Il faut le voir pour le croire, mais on le voit et pour pouvoir le comprendre, il faut détacher son attention de ces énoncés absurdes et monstrueux et prendre en considération le mode de propagation qui les diffuse, le religare de la religion, c'est-à-dire l'entourage de l'énoncé. Ce mode de propagation par imitation et répétition s'affirme d'autant mieux qu'il se transmet sans réfléchir. Ainsi, non seulement l'absurdité de l'énoncé ne gène pas sa propagation, mais elle est le garant de la souveraine suprématie du mode de propagation. Puisque l'absurdité du contenu ne fait pas obstacle à la propagation de l'enseignement, c'est donc que l'enseignement est le fondement de la vérité et que la vérité révélée peut tenir tête à n'importe qui. Donc, elle ne vient pas des hommes mais de Dieu.
CQFD
Mais, pour s'imposer, ce religare qu'on appelle aujourd'hui médiatique se croit souvent menacé par la rlation directe et pour conjurer cette menace la dé-montration combat ce qu'elle appelle avec mépris la "monstration". Elle oppose le théorème (de théos) au "monstre" qu'elle voudrait faire voir dans la nature et la nature humaine. C'est tout à fait général et l'histoire d'Adam et Eve ne fait qu'illustrer de manière imagée le problème d'un enseignement qui voudrait garder sous sa coupe les anciens élèves. Mais la nature et la nature humaine ont pour elles un atout que la "vie éternelle" donnée en référence prétend avoir mais n'a pas, et cet atout est la vie. Par contre cette vie ne passe pas facilement dans un livre. C'est pourquoi on peut lire Nerval qui réussit à l'y mettre. Plutôt que Sylvie ou Aurélia éreintés et disséqués par les commentaires imbéciles et gênants de la préparation au bac, lisez par exemple "Le voyage en Orient" moins commenté que vous découvrirez en lisant. Pour qui aime la vie, c'est un émerveillement.

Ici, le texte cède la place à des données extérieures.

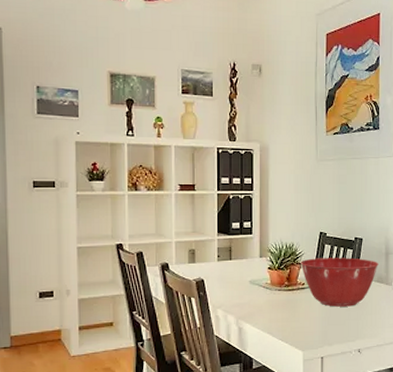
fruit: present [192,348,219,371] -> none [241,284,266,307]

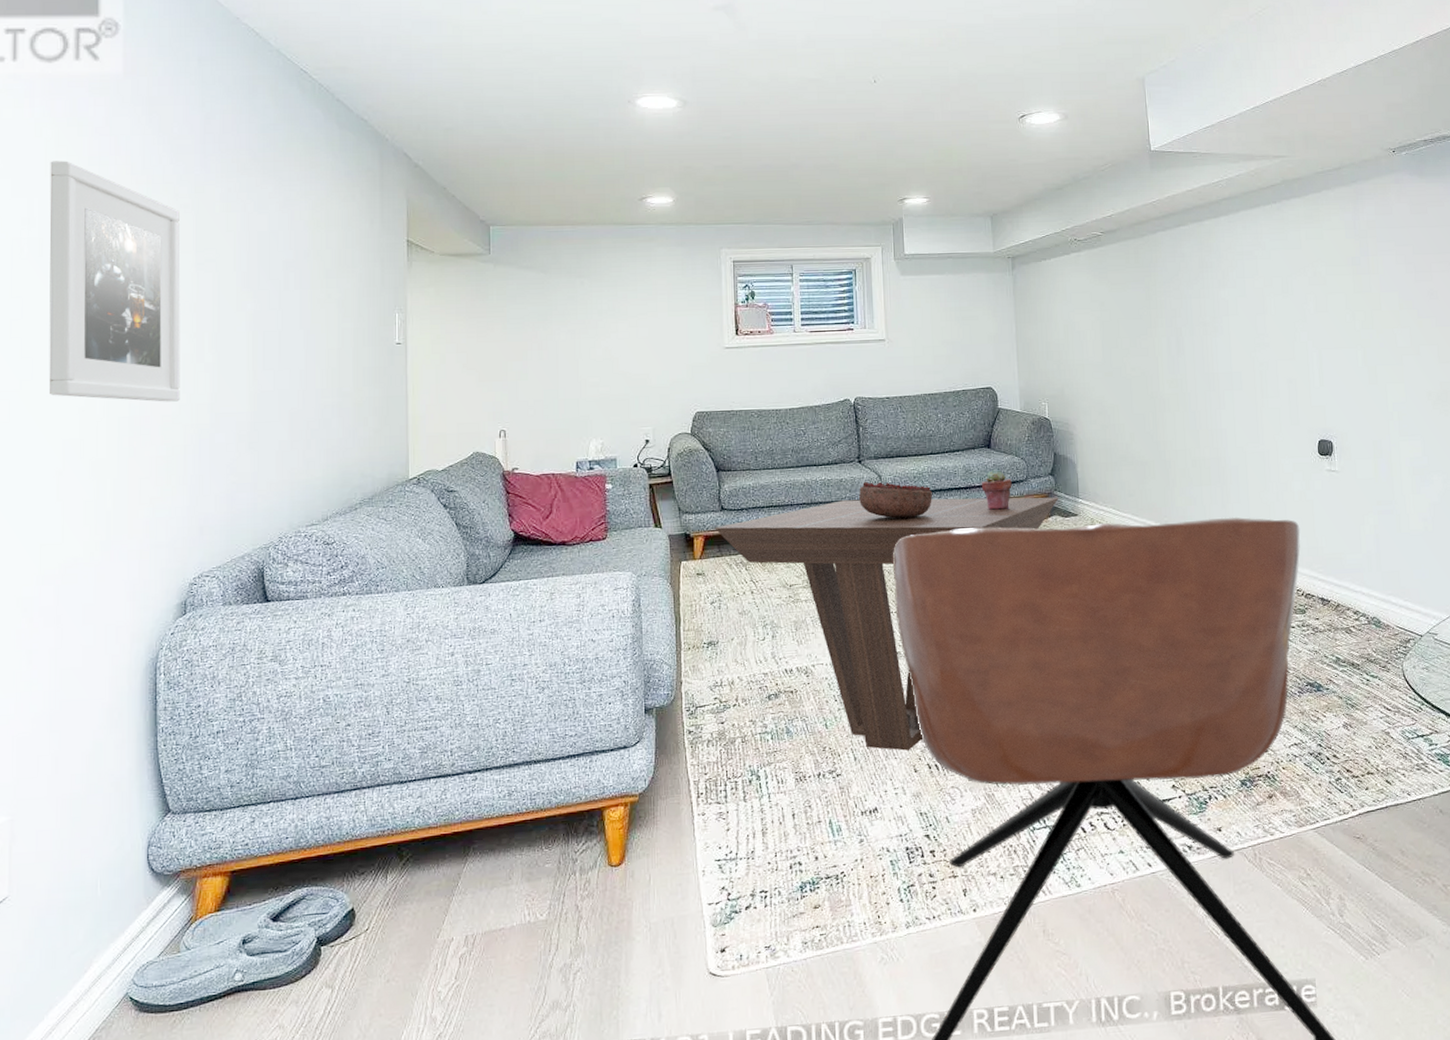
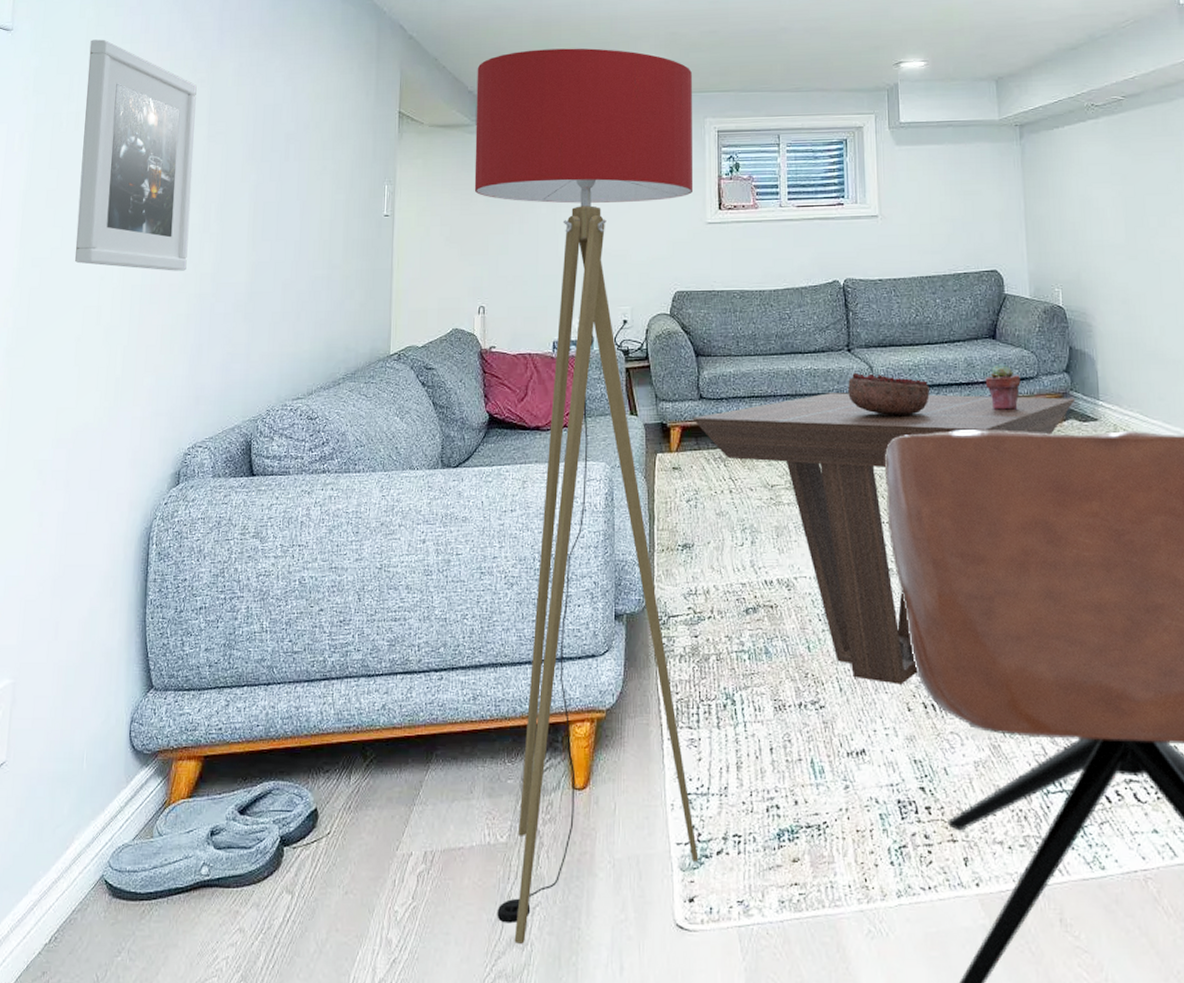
floor lamp: none [488,179,729,1007] -> present [474,48,699,945]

Au moment de poster ce message, je relis ce que j'avais écrit à Antoine Compagnon sur le même sujet, et qui avait été insèré dans un colloque, il y a très longtemps, au siècle dernier
http://www.fabula.org/forum/colloque99/238.php
C'était la même idée, ou plutôt la même intuition, mais je ne connais pas de gens qui la partagent et qui le disent.